1.《ネタバレ》 映像化作品が原作を超えられない例は沢山ありますが、個人的にはこの作品は超えてると思います。原作を少しアレンジして人物描写を深くし、ドラマ性を高める手法が功を奏してなかなか感動できる青春ものになってるから。落ちこぼれ高校生たちが学歴最高峰といわれる東京大学の合格を目指すストーリーを主軸に書かれたこのドラマはウケ狙いのコメディじゃなくて、苦くても痛くても社会の現実に打たれながらも自力で生きろ!の意氣込みが描かれた、良いドラマでした。以下は原作にないこのドラマの、良いアレンジ部分。
*主人公の弁護士・桜木健二が少年時代に暴走族として世間に無意味に刃向って生きてきた経験から、社会の本質と底辺の人間の扱われ方、そこからの生き方を現実味を持って物事を語れている。ヤクザ・大企業の社長・その他世間の成功者を相手に対峙しても正論で論破する技量を持ち、アクシデントや窮地にも微動だにせず対処して切り抜ける様は、役者の技量もあるが威風堂々とした凄味に溢れている。
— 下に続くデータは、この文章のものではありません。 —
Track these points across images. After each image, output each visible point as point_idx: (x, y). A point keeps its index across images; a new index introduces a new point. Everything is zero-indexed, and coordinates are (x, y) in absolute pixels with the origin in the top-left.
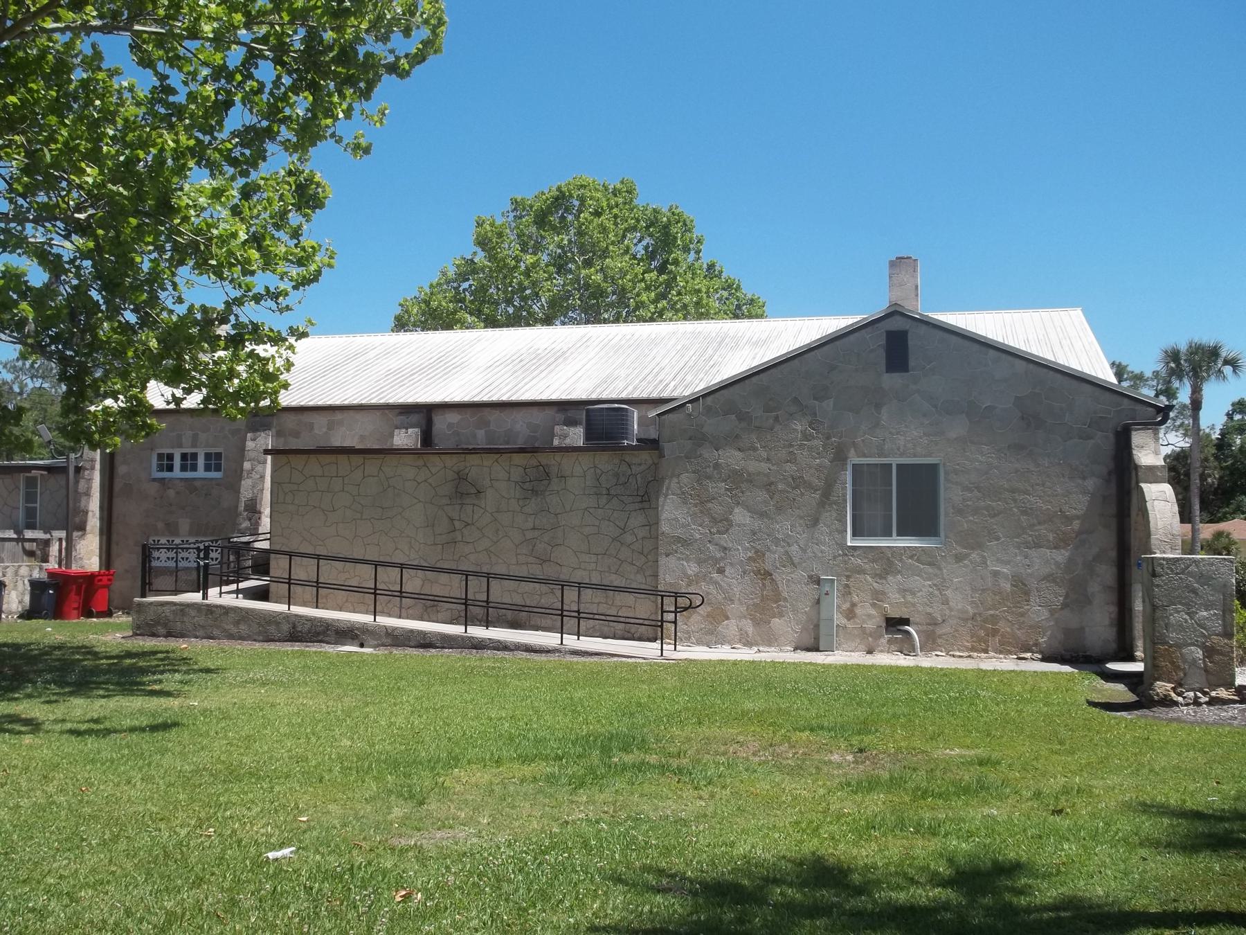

*従来の教師の代表格の井野真々子は、おっちょこちょいでも生徒を真剣に想うという人間味ある設定が、桜木に振り回されながらも認められていた役として適任。
*生徒の矢島勇介を喧嘩早くても一本氣で思いやりあり、水野直美を甘えたがりだが素直になれないひねくれ者と設定して、このふたりを幼馴染の認められない初恋同士と位置付けた事で思春期の淡い恋愛も最小限度に描けている。両者の母親が生活苦で子供に満足な学業をさせられない葛藤と愛情の描き方も上手い。
*他のオリジナル生徒キャラにも、それぞれ現実的な家庭問題を背負わせており感情移入に一役買っている(緒方…優秀な親に蔑まれる。香坂…全くの放任。小林…甘やかし。奥野…弟との差別)。
*負けた者はなじられる事。しかし負けても【敗者】とは違う事を身をもって諭す桜木。 突き放されたのに心から感謝する一同。
久々の爽やかドラマでした。
※若干トリビア……特進クラス生徒の6人の役者さん達は、自分の地の性格と正反対なキャラを演じていた。